Un nouveau responsable médico-légal dans une affaire très médiatisée de personne disparue
Des agents fédéraux ont récupéré un gant noir dans un champ à environ trois kilomètres du domicile d’une femme âgée, dans la région de Tucson, au centre d’une disparition largement médiatisée. Les travaux de laboratoire sur le matériel provenant du gant ont produit un profil ADN qui, selon les enquêteurs, semble cohérent avec le gant porté par un individu masqué capturé par une caméra de sonnette de la résidence de la victime.
La découverte est importante car elle offre à l’équipe d’enquêteur un élément de preuve tangible qui relie les éléments trouvés loin des lieux à la personne dans les images de surveillance. Les enquêteurs ont déjà pris plusieurs mesures de suivi :
- soumettre le gant à des tests ADN plus approfondis ;
- comparer le profil avec les bases de données des forces de l’ordre ;
- contacter les détaillants et les fabricants pour savoir où des gants similaires ont été vendus.
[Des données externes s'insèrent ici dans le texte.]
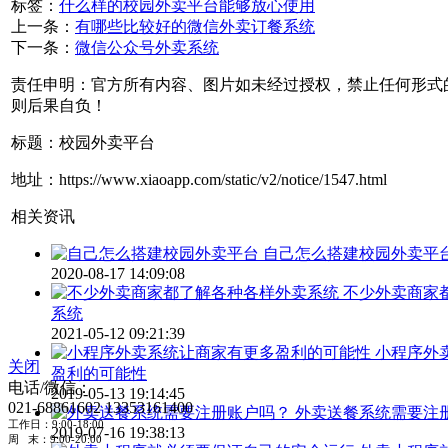
标签：
什么样的校园外卖平台能够放心使用
上一条：
有哪些比较好的微信外卖订餐系统
下一条：
微信公众号外卖系统
责任申明：官方所有内容、图片如未经过授权，禁止任何形式
则后果自负！
标题：校园外卖平台
地址：https://www.xiaoapp.com/static/v2/notice/1547.html
相关资讯
自己怎么搭建校园外卖平
2020-08-17 14:09:08
不少外卖商家
系统
2021-05-12 09:21:39
小程序外
关闭
盈利的可能性
电话/微信：
2019-05-13 19:14:45
021-68861602
13353161400
外卖送餐系统需要注
工作日：9:00-18:00
2019-07-16 19:38:13
周 末：9:00-20:00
Ces actions visent à déterminer qui aurait pu porter l’article et quand il aurait pu être acheté. Les autorités ont qualifié le résultat de préliminaire – le profil « semble » correspondre à ce qui a été vu par la caméra – et ont averti que le travail médico-légal pouvait prendre du temps. Un shérif local a publiquement indiqué que les recherches pourraient s’étendre sur des mois, voire des années.
Ce qui se passera ensuite façonnera l’affaire. Si les tests médico-légaux révèlent une correspondance définitive avec un enregistrement ADN existant, ils pourraient donner lieu à une enquête immédiate. S’il révèle un profil génétique qui ne figure pas dans les bases de données, les enquêteurs s’appuieront sur le travail traditionnel de la police – surveillance, informations provenant du public et registres des ventes commerciales – pour établir une idée de l’origine du gant et de qui l’a manipulé.
À ce stade, les éléments de preuve ont renouvelé l’attention du public et ont clarifié pourquoi les agents fédéraux traitent la disparition comme une enquête criminelle active plutôt que comme une simple affaire de disparition de personne. Les détails médico-légaux supplémentaires donnent aux procureurs et aux enquêteurs une meilleure chance de passer des questions aux accusations, mais les autorités soulignent que les faits critiques restent en cours de vérification.